== PROMPT ==
Return the text of every record below word for word, leaving out the pictures.

== DATA FOR REVIEW ==
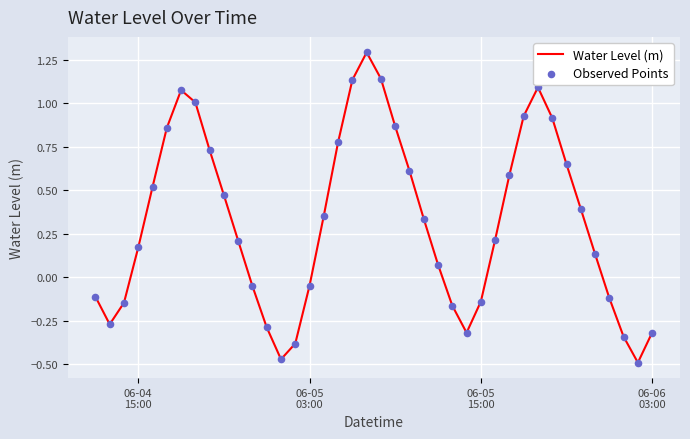

What is the difference between the maximum and minimum values?

1.8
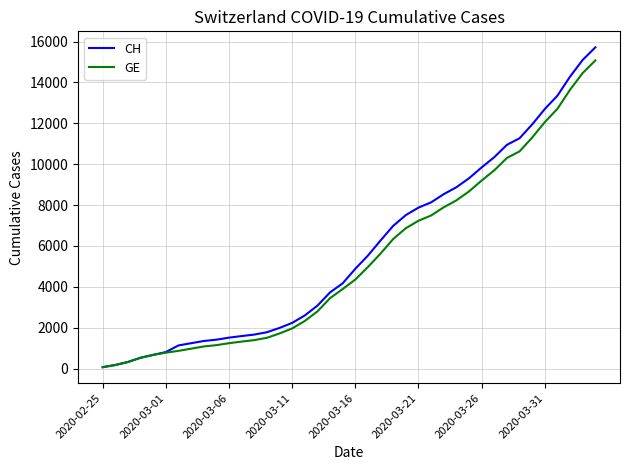

Which series has the largest range (max minus min)?

CH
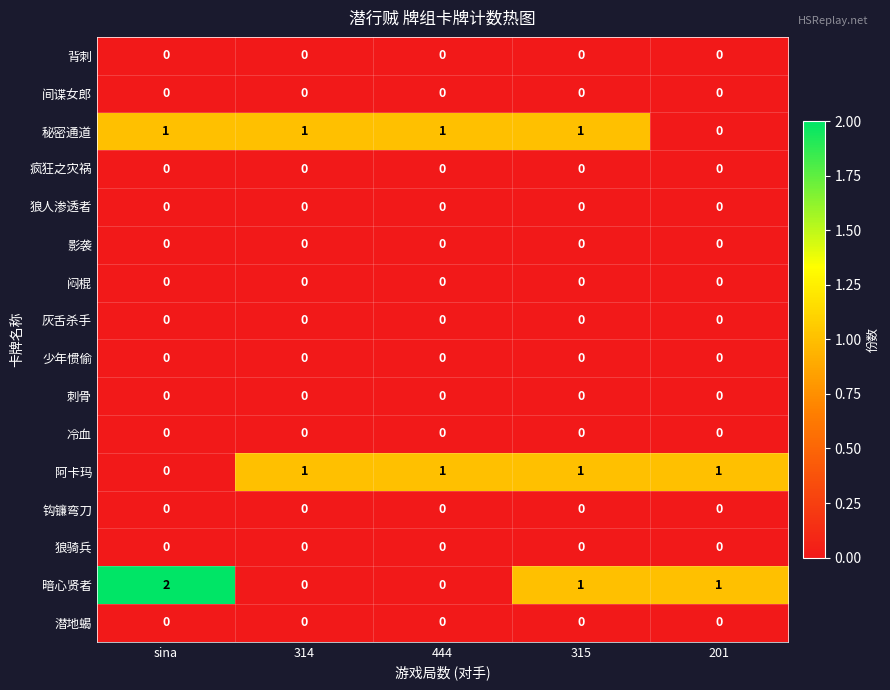

At which label does 暗心贤者 first exceed 1?

sina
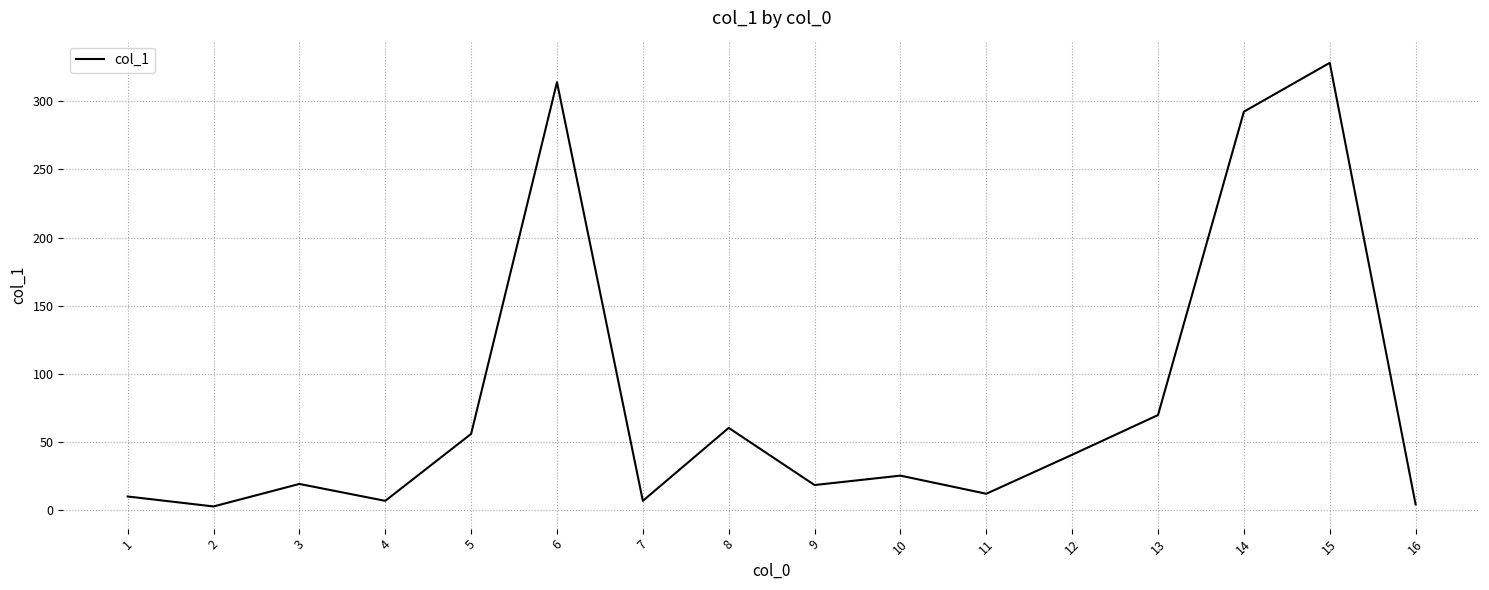

What is the ratio of the value at 5 to the value at 3?

2.9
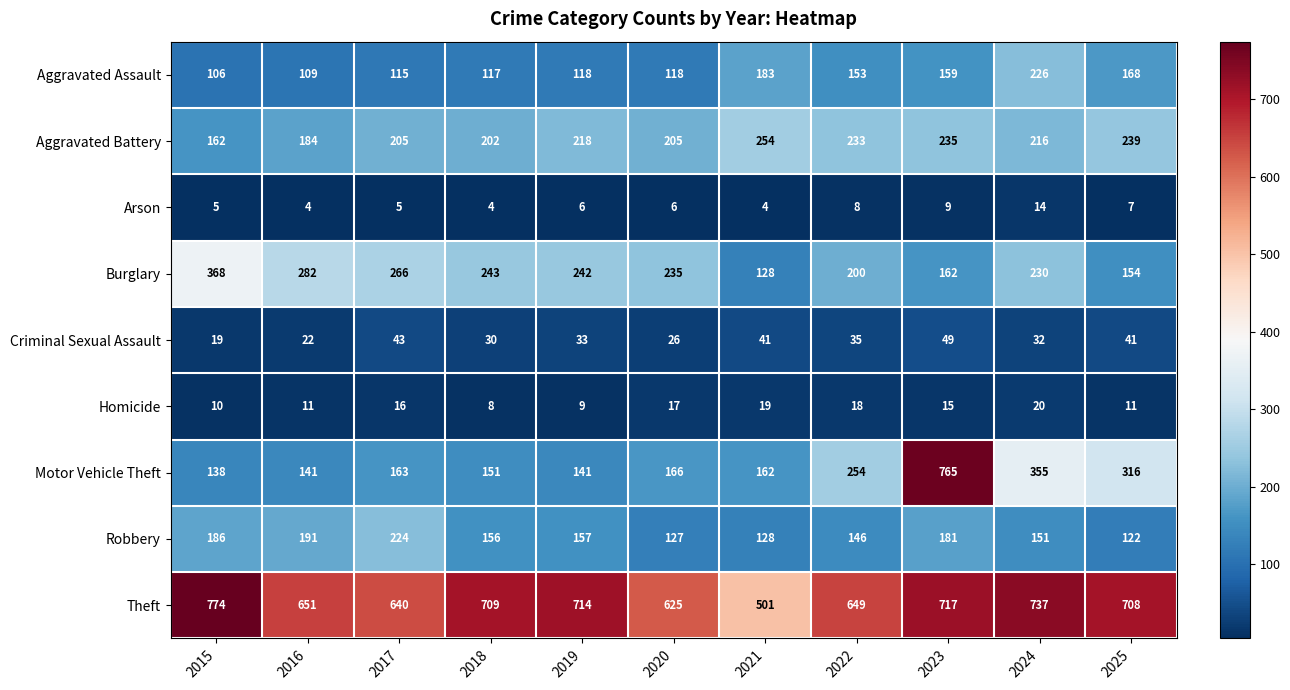

What is the spread (max minus min) of values at 2022?

641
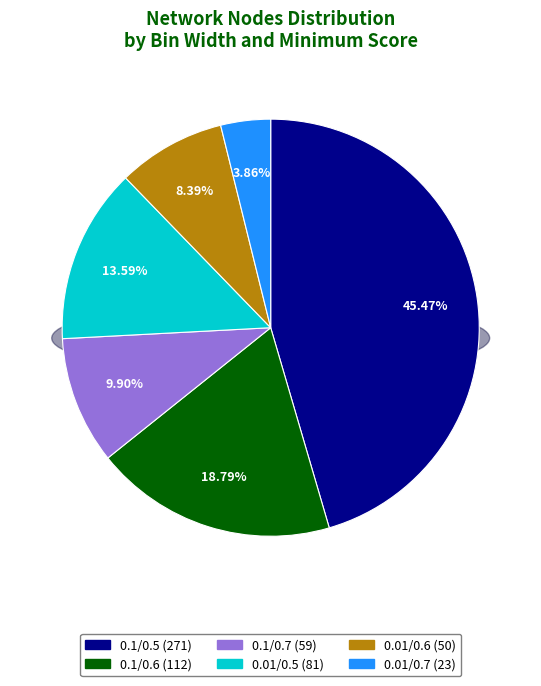

To the nearest percent, what is the difference between the bin=0.1, min=0.6 (112) and bin=0.01, min=0.6 (50) slice percentages?

10%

== ANSWER TO THE EXERCISE ==
What is the difference between the maximum and minimum values?

1.8

Which series has the largest range (max minus min)?

CH

At which label does 暗心贤者 first exceed 1?

sina

What is the ratio of the value at 5 to the value at 3?

2.9

What is the spread (max minus min) of values at 2022?

641

To the nearest percent, what is the difference between the bin=0.1, min=0.6 (112) and bin=0.01, min=0.6 (50) slice percentages?

10%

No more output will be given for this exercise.